All right, let’s shake ourselves free of superheroes and talk about this queer “slice of life” graphic novel I read recently that blew me away. It definitely shifted something inside me.

Meat and Bone is a layered story about relationships, reconciling the expectations of society imposed upon you and your own need to live your life, and, most importantly, about trying to be in an ethical and honest relationship with yourself and all the people around you. It’s also about how women are punished for the bodies they live in, and how that corrodes their ability to connect. It’s about how queers deal with eating disorders.

It’s also about falling in love with someone through your shared need to self-harm, thanks to your ability to speak each other’s language: self-hatred.

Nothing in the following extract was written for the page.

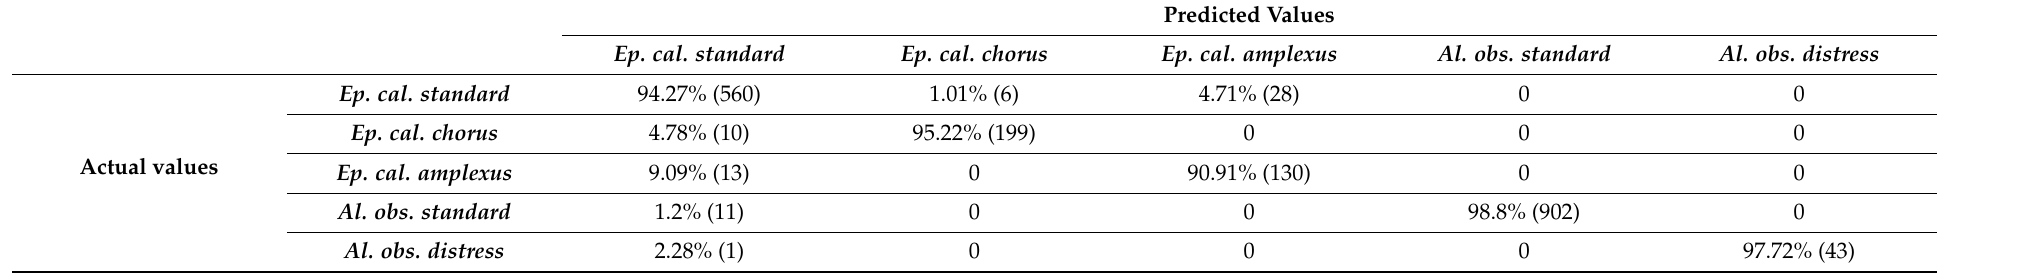
Table 3. Confusion matrix for the first CNN (5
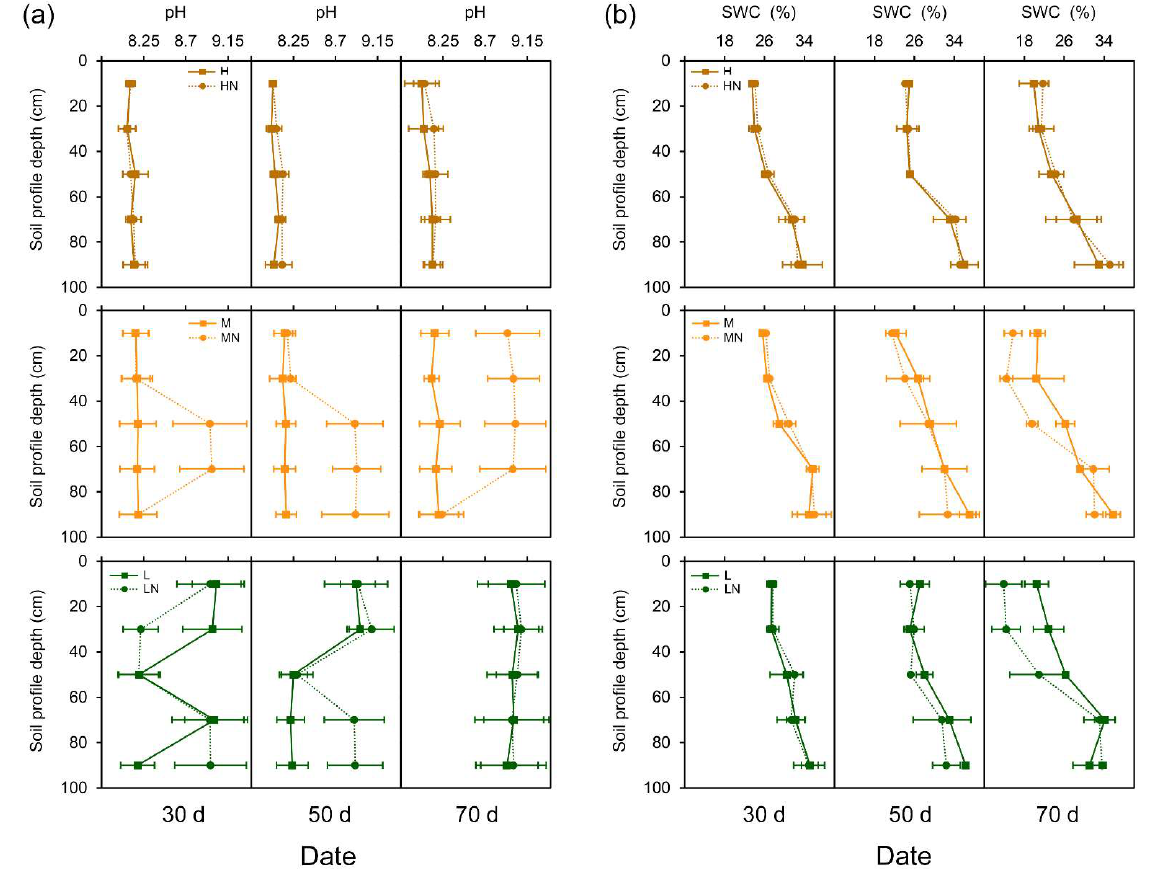
Figure 2. Soil pH ( a ) and water contents (SWC) ( b ) in the soil profile (0–100 cm) during the experi- mental periods.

Anne and Marshall’s developing, romantic friendship is beautifully told. I was transported through time while reading, reliving my own history with anorexia, toxic loves and friendships. I unsurprisingly identified really strongly with Marshall, with her tarot cards and red hair — but beyond the surface similarities there were pieces of myself in Marshall I had never seen written so explicitly before. From the refusal to name exactly what was going on, to going months drinking only water or soup broth.

I was thrown back to an era, when Tumblr was very new, and all I followed were "pro-ana" (“pro-anorexia”) accounts. And a handful of my first friendships in the trans community where with nonbinary folks and trans men who starved themselves because they needed to lose their curves to pass. Sometimes we spoke about it. Mostly we didn't, or did so covertly.

Needless to say, Anne and Marshall’s story was extremely familiar. I often grumble that I am tired of tragic queer love stories, but I admit I liked this one. The desperate need to control your body (and mind) in a world that has control of it already is a feeling I am so fucking familiar with. Uncovering these feelings, of naming and illustrating them through reading this graphic novel felt very cathartic.

That’s it for this month’s instalment of Drink Tea and Read Books! September has just been wildly busy, and I have a handful of other blog posts I’m going to try really hard to get out before October, including a really sarcastic (and hopefully hilarious) guide to freelancing that I’m hoping to finally wrap up.